Midnight Cowboy is a film by John Schlesinger which won the Oscar for "Best Picture" in 1969. The film features Harry Nilsson's performance of "Everybody's Talkin'."
The movie studio wanted an original song written for the film, so Schlesinger used "Everybody's Talkin'" just as a placeholder during rough cuts of the film as songwriters such as Bob Dylan and Randy Newman were commissioned to write a new song for the film. Nilsson submitted his own "I Guess the Lord Must Be in New York City" as a candidate. In the end, the filmmakers decided to keep "Everybody's Talkin'" in the film. It became Nilsson's first hit recording and earned him a Grammy.
Snippets of Harry Nilsson's contemplative ballad, Everybody's Talkin', play throughout, offering multifaceted commentary on Joe's circuitous journey. At the beginning, when Joe is optimistic and exuberant, the song plays as an encouraging jingle.

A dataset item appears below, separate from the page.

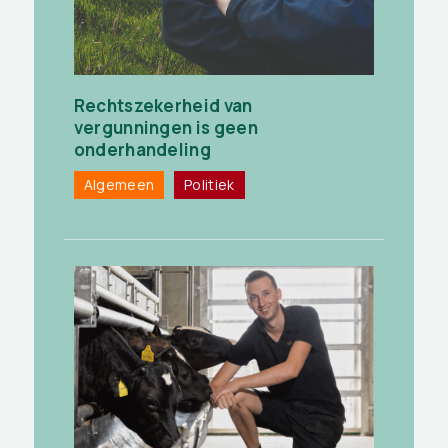
Rechtszekerheid van
vergunningen is geen
onderhandeling
Algemeen
Politiek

As his life and prospects grow increasingly bleak, the lyrics play more as bitter, resentful commentary.
-- Phil Villarreal (Arizona Daily Star, August 12, 2005)
When Midnight Cowboy was re-released to theaters in February of 1994, the new print included a memorial dedication to Harry Nilsson who died the previous month.
Also in 1994, Midnight Cowboy was deemed "culturally, historically or aesthetically significant" by the US Library of Congress and selected for preservation in the National Film Registry.